List of Xen rpm versions:
xen-3.0.3-86.el5
xen-libs-3.0.3-86.el5
kernel-xen-devel-2.6.18-151.el5
kernel-xen-2.6.18-151.el5

Thanks,
Santwana


This event sent from IssueTracker by jkachuck 
 issue 252463

Comment 17 Jiri Denemark 2009-06-09 15:36:07 UTC
Hmm, this error is most likely a different issue. Could you, please, add the following line:
log.debug("/vm/UUID/xend: %s", prev_vm_xend)

above line 2539 in /usr/lib64/python2.4/site-packages/xen/xend/XendDomainInfo.py, restart xend and try to reproduce it again? And attach the whole xend.log next time, please.

Thanks

Comment 18 Michal Novotny 2009-06-10 08:28:33 UTC
Well, my patch was about removing remaining PVFB backend after domain has shutdown/reboot/been destroyed so it has nothing to do with prev_vm_xend or anything similar, ie. this is definitely a different issue.

Also, I have created a package with some logging of this applied and investigation showed me only reboot calls this function. You can download and test using my new RPMs at:

http://people.redhat.com/minovotn/xen/

Thanks,
Michal

Comment 19 Chris Ward 2009-07-03 18:01:33 UTC
~~ Attention - RHEL 5.4 Beta Released! ~~

RHEL 5.4 Beta has been released! There should be a fix present in the Beta release that addresses this particular request. Please test and report back results here, at your earliest convenience. RHEL 5.4 General Availability release is just around the corner!

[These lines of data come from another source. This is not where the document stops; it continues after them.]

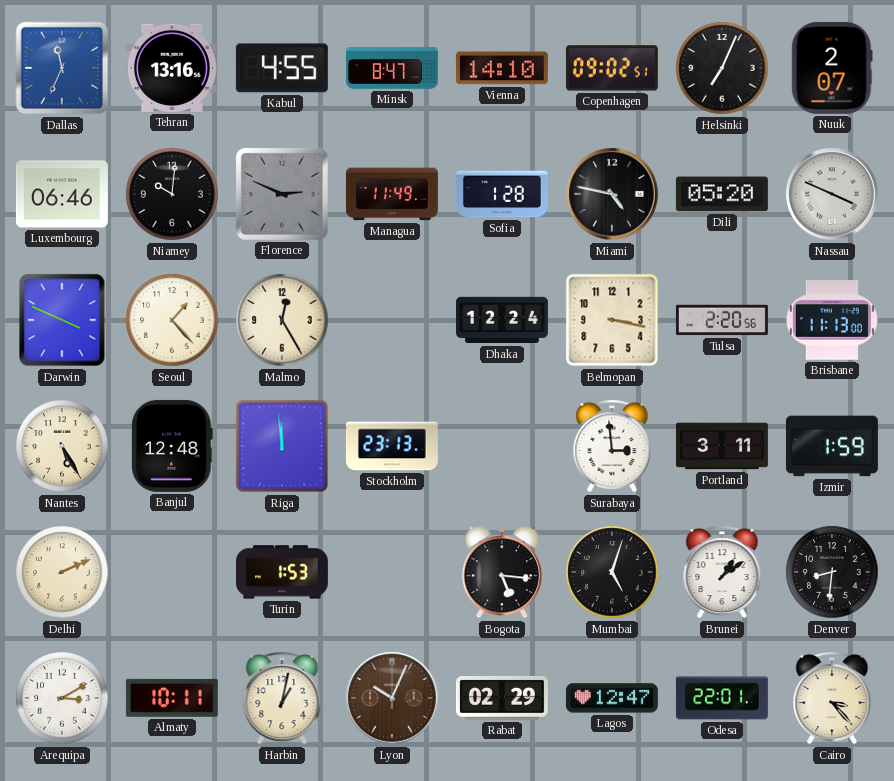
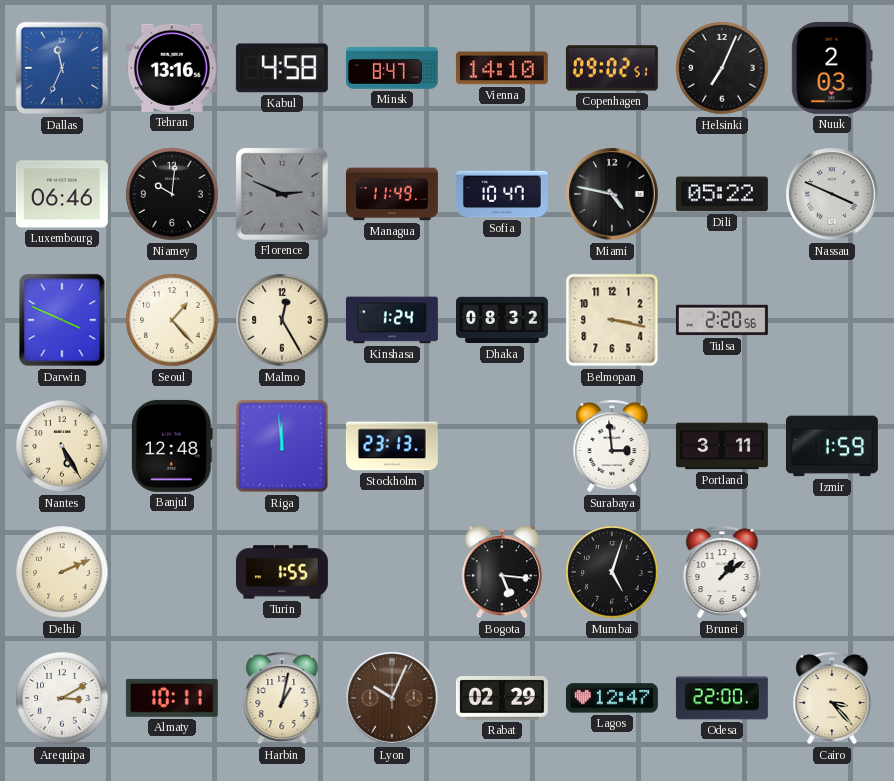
Kabul: 4:55 -> 4:58
Nuuk: 2:07 -> 2:03
Sofia: 1:28 -> 10:47
Dili: 05:20 -> 05:22
Kinshasa: none -> 1:24
Dhaka: 12:24 -> 08:32
Brisbane: 11:13 -> none
Turin: 1:53 -> 1:55
Denver: 8:31 -> none
Odesa: 22:01 -> 22:00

If you encounter any issues while testing Beta, please describe the issues you have encountered and set the bug into NEED_INFO. If you encounter new issues, please clone this bug to open a new issue and request it be reviewed for inclusion in RHEL 5.4 or a later update, if it is not of urgent severity.

Please do not flip the bug status to VERIFIED. Only post your verification results, and if available, update Verified field with the appropriate value.

Questions can be posted to this bug or your customer or partner representative.

Comment 24 zhanghaiyan 2009-07-29 10:29:48 UTC
Could you please help give out test steps this bug ? thanks a lot

Comment 25 Chris Lalancette 2009-07-29 11:00:14 UTC
(In reply to comment #24)
> Could you please help give out test steps this bug ? thanks a lot  

I think that Gurhan proved it in Comment #23, so we should be good to go.

Chris Lalancette

Comment 27 zhanghaiyan 2009-07-30 01:50:44 UTC
Thanks a lot for your guide !

Comment 31 errata-xmlrpc 2009-09-02 10:11:00 UTC
An advisory has been issued which should help the problem
described in this bug report. This report is therefore being
closed with a resolution of ERRATA. For more information
on therefore solution and/or where to find the updated files,
please follow the link below. You may reopen this bug report
if the solution does not work for you.

http://rhn.redhat.com/errata/RHBA-2009-1328.html